I stop cold in my tracks. Everyone does. Even the boat. Even the fucking birds. I didn't know that. I knew she was sad. I knew she was alone.

I couldn't help it, I run over and hold onto her. I didn't want anyone to be sad. I push any thought of me down, down, down.

"Mae.. I'm sorry. I didn't know that," says Vaeria.

"I shouldn't have said that in general. I guess I'm still not over it like I thought I was. I'm really, really sorry."

"You're only eighteen, Mae. You don't need to be the responsible adult all the time," says Archer.

Before I was only holding onto Mae's hand, but now I hugged her so tightly even though it made my skin crawl to touch anyone. I never noticed the feeling if someone needed me not to.

The other two have came over by now. They're confused, but know something bad happened.

"Uh. I can drive," suggests Vea, "I know how to drive one of these boats, and neither of you have to."

"That would be great. Thank you, Vea," Archer says.

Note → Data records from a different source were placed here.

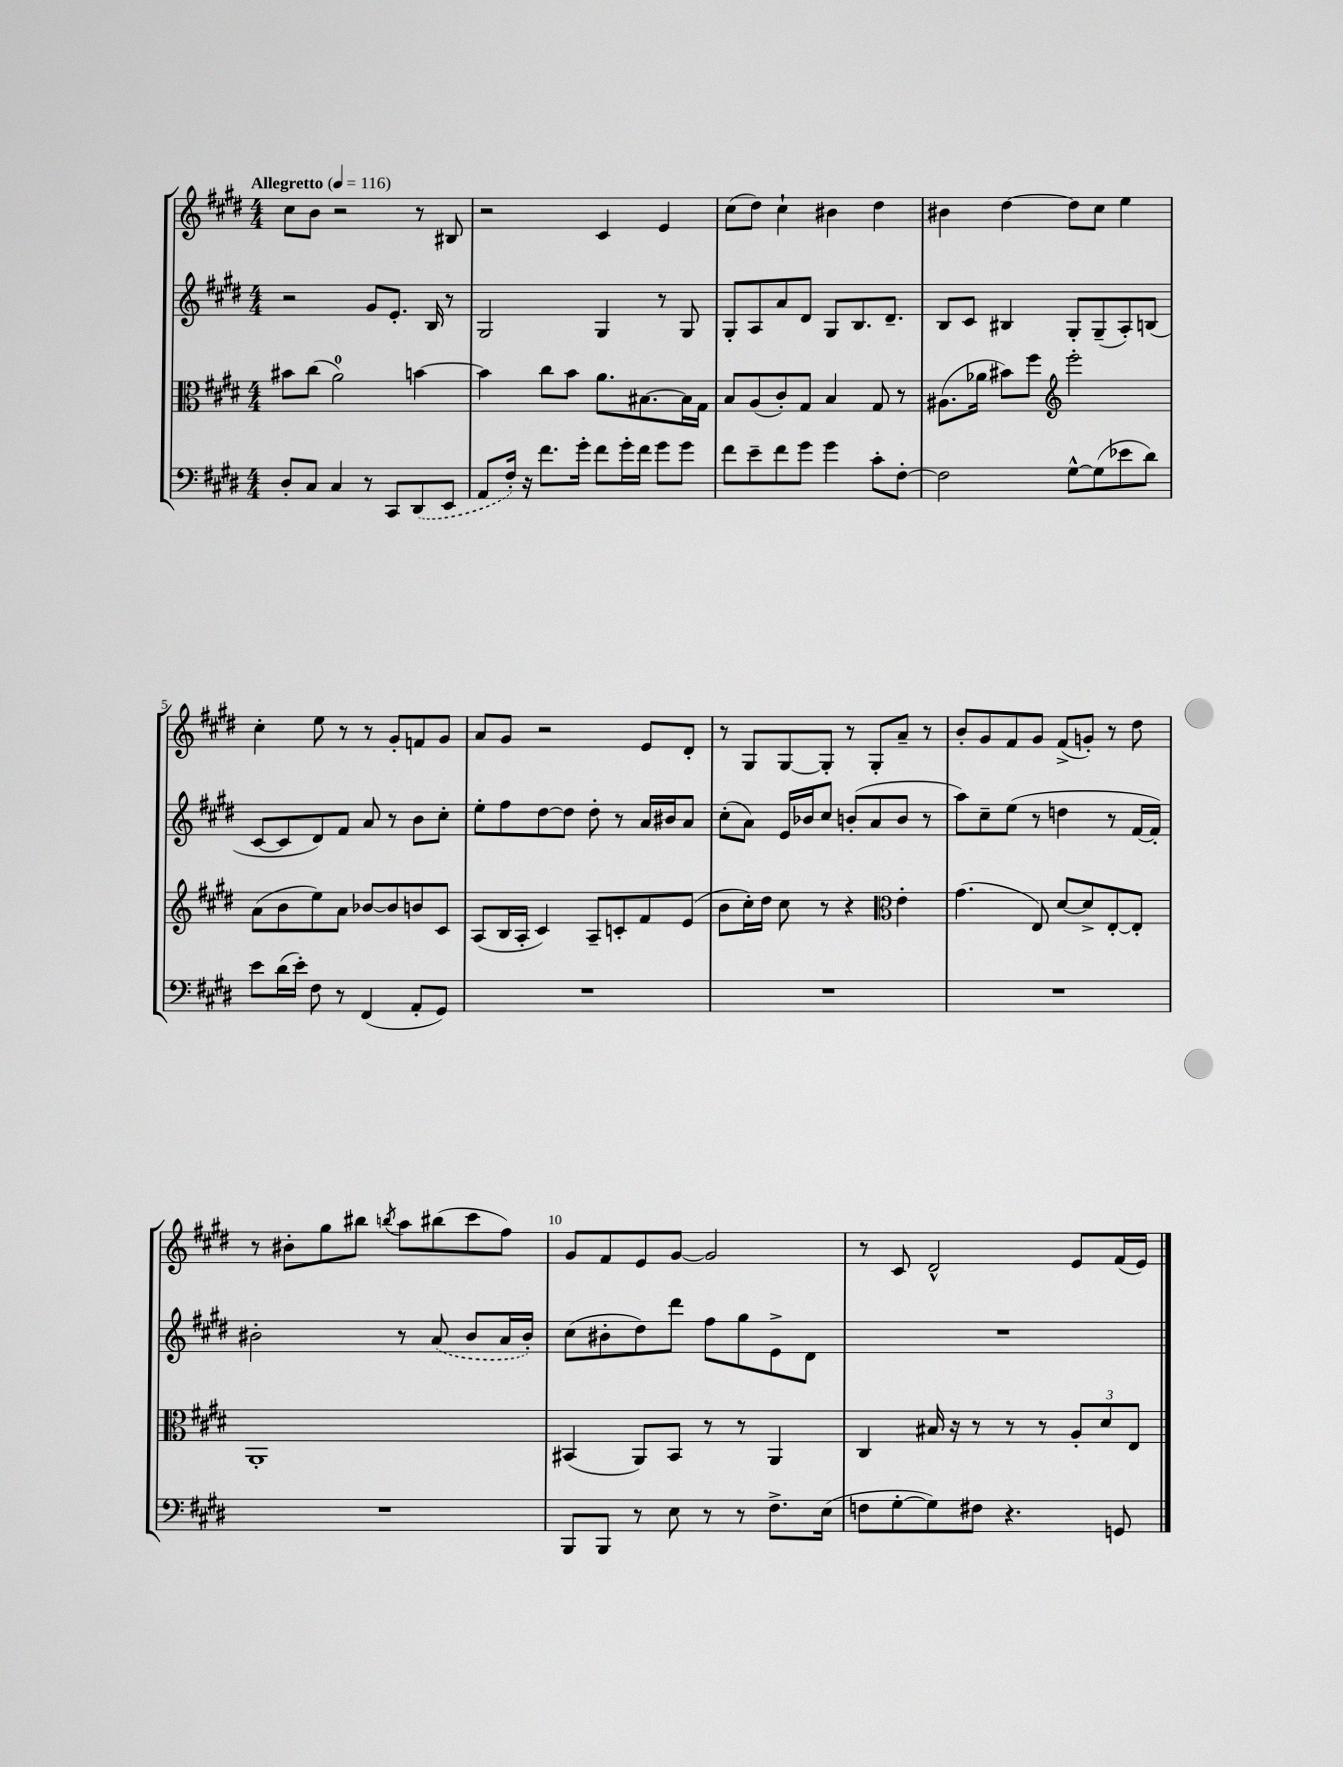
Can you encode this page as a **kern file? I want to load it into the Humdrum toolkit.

**kern	**kern	**kern	**kern
*staff4	*staff3	*staff2	*staff1
*clefF4	*clefC3	*clefG2	*clefG2
*k[f#c#g#d#]	*k[f#c#g#d#]	*k[f#c#g#d#]	*k[f#c#g#d#]
*M4/4	*M4/4	*M4/4	*M4/4
*MM116	*MM116	*MM116	*MM116
8D#'	8b#	2r	8cc#
8C#	(8cc#	.	8b
4C#	2a)	.	2r
8r	.	8g#	.
8CC#	.	8.e'	.
(8DD#	[4b	.	8r
.	.	16B	.
8EE	.	8r	8B#
=	=	=	=
8AA	4b]	2G#	2r
16F#')	.	.	.
16r	.	.	.
8.f#	8cc#	.	.
.	8b	.	.
16g#'	.	.	.
8f#	8.a	4G#	4c#
16g#'	.	.	.
16f#	[8.B#	.	.
8g#	.	8r	4e
8g#	16B#]	8G#	.
.	16G#	.	.
=	=	=	=
8f#	8B	8G#'	(8cc#
8e~	(8A	8A	8dd#)
8f#	8c#')	8a	4cc#`
8g#	8G#	8d#	.
4g#	4B	8G#	4b#
.	.	8.B	.
8c#'	8G#	.	4dd#
.	.	8.d#~	.
[8F#'	8r	.	.
=	=	=	=
2F#]	(8.A#	8B	4b#
.	.	8c#	.
.	16a-	.	.
.	8b#)	4B#	[4dd#
.	8ff#	.	.
*	*clefG2	*	*
[8G#^^	2eee'	8G#'	8dd#]
(8G#]	.	(8G#~	8cc#
8e-	.	8A')	4ee
8d#)	.	(8B	.
=	=	=	=
8e	(8a	[8c#	4cc#'
(16d#	8b	8c#]	.
16e')	.	.	.
8F#	8ee)	8d#)	8ee
8r	8a	8f#	8r
(4FF#	[8b-	8a	8r
.	8b-]	8r	8g#'
8AA'	8b	8b	8f
8GG#)	8c#	8cc#'	8g#
=	=	=	=
1r	(8A	8ee'	8a
.	16B	8ff#	8g#
.	16A'	.	.
.	4c#)	[8dd#	2r
.	.	8dd#]	.
.	8A~	8dd#'	.
.	8c'	8r	.
.	8f#	16a	8e
.	.	16b#	.
.	(8e	8a	8d#'
=	=	=	=
1r	8b	(8cc#'	8r
.	16cc#')	8a)	8G#
.	16dd#	.	.
.	8cc#	16e	[8G#
.	.	16b-	.
.	8r	8cc#	8G#']
.	4r	(8b'	8r
.	.	8a	8G#'
*	*clefC3	*	*
.	4e'	8b	8a~
.	.	8r	8r
=	=	=	=
1r	(4.g#	8aa)	8b'
.	.	8cc#~	8g#
.	.	(8ee	8f#
.	8E)	8r	8g#
.	[8d#	4dd	(8f#^
.	8d#^]	.	8g')
.	[8E'	8r	8r
.	8E']	[16f#	8dd#
.	.	16f#'])	.
=	=	=	=
1r	1AA'	2b#'	8r
.	.	.	8b#'
.	.	.	8gg#
.	.	.	8bb#
.	.	.	8qbb
.	.	8r	8aa
.	.	(8a	(8bb#
.	.	8b#	8ccc#
.	.	16a	8ff#)
.	.	16b#')	.
=	=	=	=
8BBB	(4BB#	(8cc#	8g#
8BBB	.	8b#'	8f#
8r	8AA)	8dd#)	8e
8E	8BB#	8ddd#	[8g#
8r	8r	8ff#	2g#]
8r	8r	8gg#	.
8.F#^	4AA	8e^	.
.	.	8d#	.
(16E	.	.	.
=	=	=	=
8F	4C#	1r	8r
[8G#'	.	.	8c#
8G#])	16B#	.	2d#^^
.	16r	.	.
8F#	8r	.	.
4.r	8r	.	.
.	8r	.	.
.	12A'	.	8e
.	12d#	.	.
8GG	.	.	(16f#
.	12E	.	.
.	.	.	16e)
==	==	==	==
*-	*-	*-	*-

Vea grins happily. I'm sure it made them happy they could help. They always seem really confused, they're relearning the entire world around them.

I really am not as confused as I thought I was. I call myself dumb all the time, and don't get me wrong, I am. But I'm observant of people, I guess. I know when they lie. I know why they do.

I guess it comes with being a couple of serial killers' kid. I told nobody my old legal name was Layla. They assume I'm an only child and just an orphan.

My sister is out there, somewhere. My parents were jailed. I hear them; my friends, talking about the Marlow crew sometimes. I really want to tell them I'm Layla, hi, it's me, surprise. But I can't even find the words to speak. And how would I tell them anyway?

It was weird, knowing what they did after they came home with prideful smiles. They never smelled of beer. Stone cold sober psychos, that's what I'd describe them as.

They'd sink their arms into me, smelling too much of blood. They'd show me their gloves. Soaked in blood. The blood of another human.

I can't even look at myself when I bleed anymore.